According to Iranian journalists reporting on the February 18 accident, the 20-year-old twin-propeller ATR plane had been grounded on several previous occasions due to various faults. The latest incident with the plane occurred in January where it was forced to make an emergency landing.
The jet crashed into the side of Dena mountain close to the village of Kohangan. The remote location lies near the border of Kohgiluyeh and Boyer-Ahmad and Isfahan provinces.
Aseman Airlines' public relations department said all 66 people on board perished in the incident, including 60 passengers, two attendants and two security personnel, as well as the pilot and co-pilot.
This latest incident comes just two days after a jet operated by privately-owned Qeshm Airlines failed to open its landing gear on Mehrabad’s runway. However, nobody was injured in that near crash.
Iran has so far received several new jets from both Airbus and ATR, the latter now restarting several domestic routes which had been mothballed due to the lack of available planes. However, despite the introduction of the nuclear deal, which from January 2016 lifted major sanctions against Tehran, fresh difficulties hindering aircraft orders emerged after the US Trump Administration suggested it might introduce new heavy sanctions. These would not only hit sales to Iran planned by American plane manufacturers such as Boeing, they would also get in the way of non-American rivals like Airbus given that American parts are used in manufacturing its planes.
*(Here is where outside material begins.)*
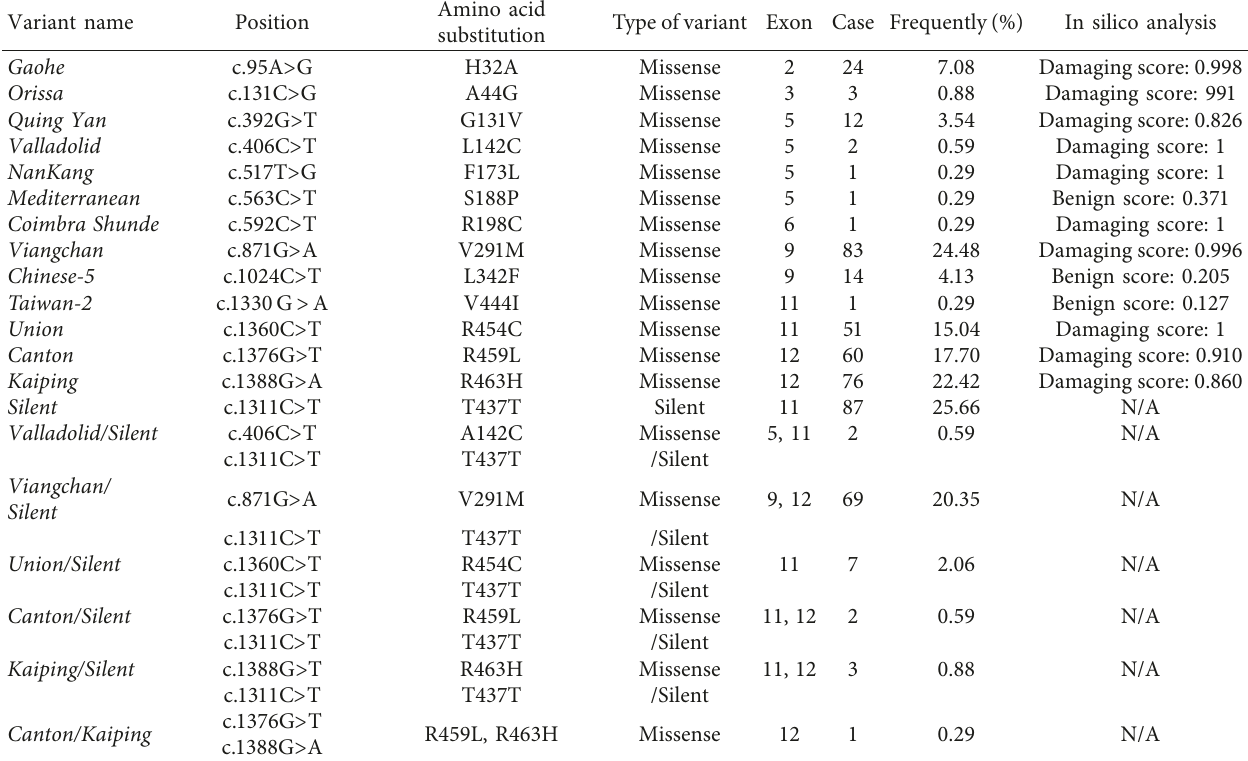
Table 2: Distribution of G6PD variants in this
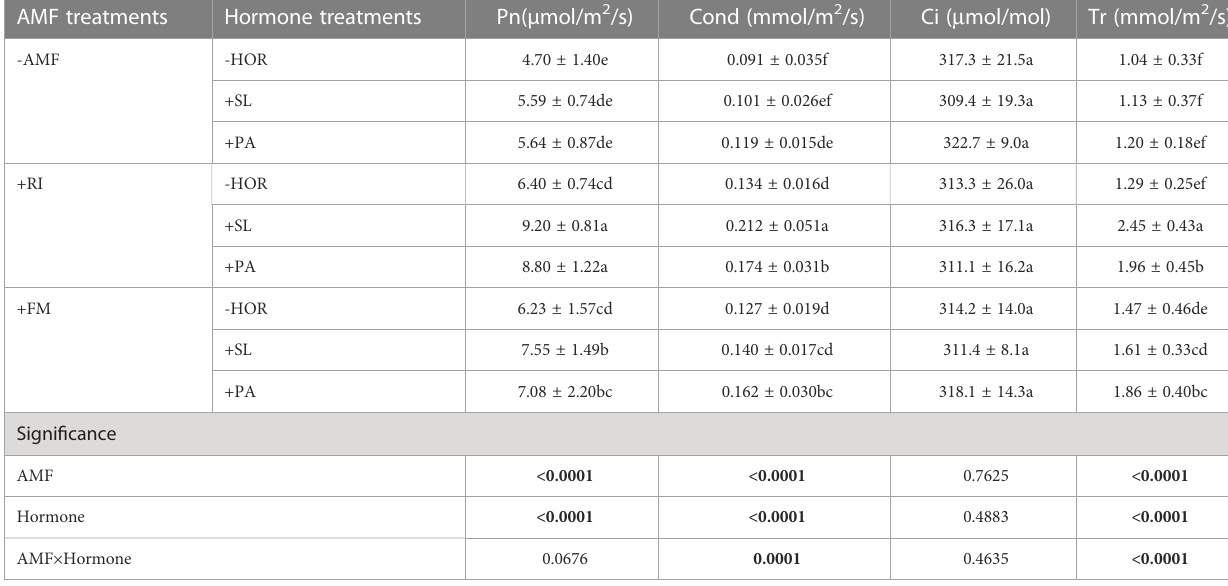
TABLE 4 Effects of AMFs and hormones on photosynthesis in tea cutting seedings. AMF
The timing of the crash could not have come at a worse time for Iran-US relations as Washington’s Office of Foreign Assets Control (OFAC) has been accused of dragging its feet in offering new licenses to Boeing, Airbus and ATR to sell jets and spare parts for the ageing Iranian aviation industry.
An ATR representative, who spoke to Iranian media earlier this year on condition of anonymity, said that OFAC’s slowness offering licenses to Aseman Airlines had left ATR in a “state of uncertainty” over how to move ahead with its Iranian deals, forcing the company to slow its plans for expansion in the market.
Iranian airlines, which placed several large orders at the end of 2016, have so far only received more than a dozen, with the country’s flag carrier IranAir getting the bulk of new jet deliveries.
Last year, IranAir received a handful of Airbus jets, the first such modern aeroplanes Iran had taken delivery of in three decades because of various international sanctions it had to contend with over the years. The current average age of Iranian plans is believed to hover around 20 years.